ACTIVITY
Please return all lines in the listing holding the word "Springs".

DATASET RECORDS
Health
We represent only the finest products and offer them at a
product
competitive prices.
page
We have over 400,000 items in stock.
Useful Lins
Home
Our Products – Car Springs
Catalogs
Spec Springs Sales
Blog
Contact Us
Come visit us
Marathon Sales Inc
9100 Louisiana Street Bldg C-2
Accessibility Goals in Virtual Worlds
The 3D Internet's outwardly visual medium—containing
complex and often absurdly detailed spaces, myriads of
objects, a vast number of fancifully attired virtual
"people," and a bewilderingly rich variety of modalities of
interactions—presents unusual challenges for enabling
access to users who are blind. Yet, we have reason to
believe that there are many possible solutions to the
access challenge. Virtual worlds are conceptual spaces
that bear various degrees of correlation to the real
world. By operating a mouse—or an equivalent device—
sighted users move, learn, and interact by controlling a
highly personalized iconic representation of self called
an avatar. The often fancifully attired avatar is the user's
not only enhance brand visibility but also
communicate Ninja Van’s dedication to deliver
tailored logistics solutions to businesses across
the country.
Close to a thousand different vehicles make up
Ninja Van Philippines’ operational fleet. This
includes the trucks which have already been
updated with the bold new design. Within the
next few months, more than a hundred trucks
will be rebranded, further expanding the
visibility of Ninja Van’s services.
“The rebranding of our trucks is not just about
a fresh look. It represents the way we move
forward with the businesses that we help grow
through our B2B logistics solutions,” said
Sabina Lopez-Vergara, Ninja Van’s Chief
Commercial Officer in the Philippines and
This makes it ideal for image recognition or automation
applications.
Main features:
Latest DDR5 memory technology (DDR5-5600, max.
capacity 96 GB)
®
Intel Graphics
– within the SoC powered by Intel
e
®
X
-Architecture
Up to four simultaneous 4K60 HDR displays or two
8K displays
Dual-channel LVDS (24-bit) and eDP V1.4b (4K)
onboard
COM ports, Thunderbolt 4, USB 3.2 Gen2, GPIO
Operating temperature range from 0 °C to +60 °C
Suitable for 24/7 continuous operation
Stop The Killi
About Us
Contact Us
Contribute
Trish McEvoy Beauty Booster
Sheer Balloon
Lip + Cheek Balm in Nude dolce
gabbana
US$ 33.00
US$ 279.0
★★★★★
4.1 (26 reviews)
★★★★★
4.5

OUTPUT BELOW
Our Products – Car Springs
Spec Springs Sales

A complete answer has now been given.